++++ TEXTO DE LECTURA ++++

La presente guía es algo más que una simple obra de devoción literaria dedicada a esa ciudad extraña y evocadora a la que llamamos Alejandría: a su modo es una pequeña obra de arte, pues contiene ejemplos de la mejor prosa de Forster, además de toques acertados que sólo podían surgir de la pluma de un novelista de gran talento como él. Uno se da cuenta de que el autor, atrapado aquí durante la Primera Guerra Mundial, debió de sentirse profundamente feliz, quizá profundamente enamorado, puesto que su joie de vivre se percibe en cada una de las afectuosas líneas que escribió, y apenas hay un solo aspecto de los numerosos estados anímicos y matices cromáticos de la ciudad que no fuera captado por su mirada observadora y su pluma exigente. Paradójicamente, si es ésta la palabra idónea, en todo el libro prevalece un sentimiento de soledad, la soledad de un hombre cultivado que habla consigo mismo, que pasea en solitario. («La mejor forma de ver la ciudad es paseando por ella sin rumbo fijo», nos aconseja, lo que es perfectamente cierto.) Una vez superada la primera sensación de extrañamiento, la mente se relaja al descubrir Alejandría, la ciudad de ensueño, puntal y refuerzo del puerto mediterráneo, pequeño y más bien vulgar, que se muestra ante los ojos de los no iniciados. Incluso hoy en día desempeña, con cierta indiferencia, el papel de segunda capital de Egipto, único alivio para quienes residen en El Cairo, ese espejo ustorio transformado en ciudad y aprisionado entre desiertos. Alejandría se abre ante un mar soñador, y sus olas homéricas se forman y rompen impulsadas por las frescas brisas procedentes de Rodas y el Egeo. Desembarcar en ella es como dar un salto en el vacío porque enseguida percibes, no sólo la ciudad llena de resonancias griegas que se alza ante ti, sino también su telón de fondo de desiertos que se extienden hacia el corazón de África. Es un lugar para separaciones dramáticas, decisiones irrevocables, últimos pensamientos; todo el mundo se siente incitado hacia lo extremo, hacia el límite de su capacidad de resistencia. Las personas se convierten en monjes o monjas, en seres voluptuosos o solitarios, sin previo aviso. Aquí las personas que sencillamente desaparecen son tantas como las que mueren abiertamente. La ciudad no hace nada. No oyes nada salvo el ruido del mar y los ecos de una historia extraordinaria.

++++

▶ **CÓMO RESOLVERLA**
Continúa, por favor, el texto sobre Alejandría a partir de su última frase. Los datos no intervienen aquí para nada.

++++ DATOS DISPONIBLES ++++

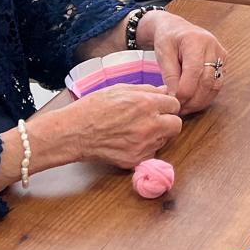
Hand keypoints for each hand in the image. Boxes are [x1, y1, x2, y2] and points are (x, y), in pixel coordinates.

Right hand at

++++

▶ **RESPUESTA ESCRITA**
A Forster y sus congéneres solíamos considerarlos como estilistas de la «edad de plata». Era fácil seguir su linaje desde Swift. Era un linaje que significaba lucidez, transparencia y fineza. Tenía mordacidad pese a ser elegante sin esfuerzo. Uno piensa en Strachey, en Norman Douglas —especialmente en este último, que prestó a Capri el mismo servicio que Forster rindió a Alejandría al escribir esta guía—, ¡aunque aquélla comienza con un estudio geológico de la mismísima tierra! Sabe Dios qué resultados daría un estudio parecido en el caso de Alejandría, en una tierra tan repleta de preciosas reliquias históricas.

Yo llegué en 1941, veintitrés años después de escribir Forster este libro y ocho de morir Constantino Kavafis, el gran amigo poeta de Forster. Como por arte de magia, no alcancé a detectar ningún cambio. Durante dos años pude pasearme por las páginas de esta guía, utilizándola tan piadosamente como merece que se la utilice y tomando prestados muchos de sus destellos de sabiduría para engrosar con ellos las notas para el libro que yo mismo confiaba en escribir algún día. Por lo que pude ver, el único cambio verdadero era la silla vacía en el café favorito del poeta; sin embargo, el círculo de amistades permanecía intacto, hombres como Malanos y Petrides, que más adelante escribirían libros sobre su singular amigo. También ellos habían vislumbrado la ciudad fantasma que yacía debajo de la ciudad cotidiana. No obstante, para la mayoría de la gente, Alejandría era una ciudad de mala muerte sin otros atractivos que bonitas playas para bañarse y numerosos restaurantes franceses. «¡No hay nada que merezca verse!», repetían incesantemente; y también esto era cierto. La Columna de Pompeyo era una calamidad estética, el antiguo emplazamiento del Faro no podía visitarse y la tumba de Alejandro había desaparecido bajo un millar de conjeturas. Sin embargo, para muchos de nuestros marineros seguía siendo Eunostos, el «puerto del buen regreso», como lo había sido en tiempos de Homero.

El autor nos proporciona una crónica del proceso que culminó con la publicación de este libro, un proceso un tanto complejo; lo publicó un impresor que carecía de los canales de distribución habituales. Como consecuencia de ello, era difícil de obtener, e incluso la segunda edición, que apareció en 1938, no se encontraba en las librerías. Valiéndome de una serie de triquiñuelas, me las ingenié, a pesar de todo, para hacerme con un ejemplar. Durante años lo llevé conmigo y escribí en él numerosas anotaciones sobre el terreno. Era un compañero de valor incalculable, tan valioso como The Modern Egyptians, de Lane, lo fue en El Cairo. Al empaquetarlos para su envío a una universidad americana, observé en ellos leves manchas de sudor, señal inconfundible del ardor con que los leí y releí.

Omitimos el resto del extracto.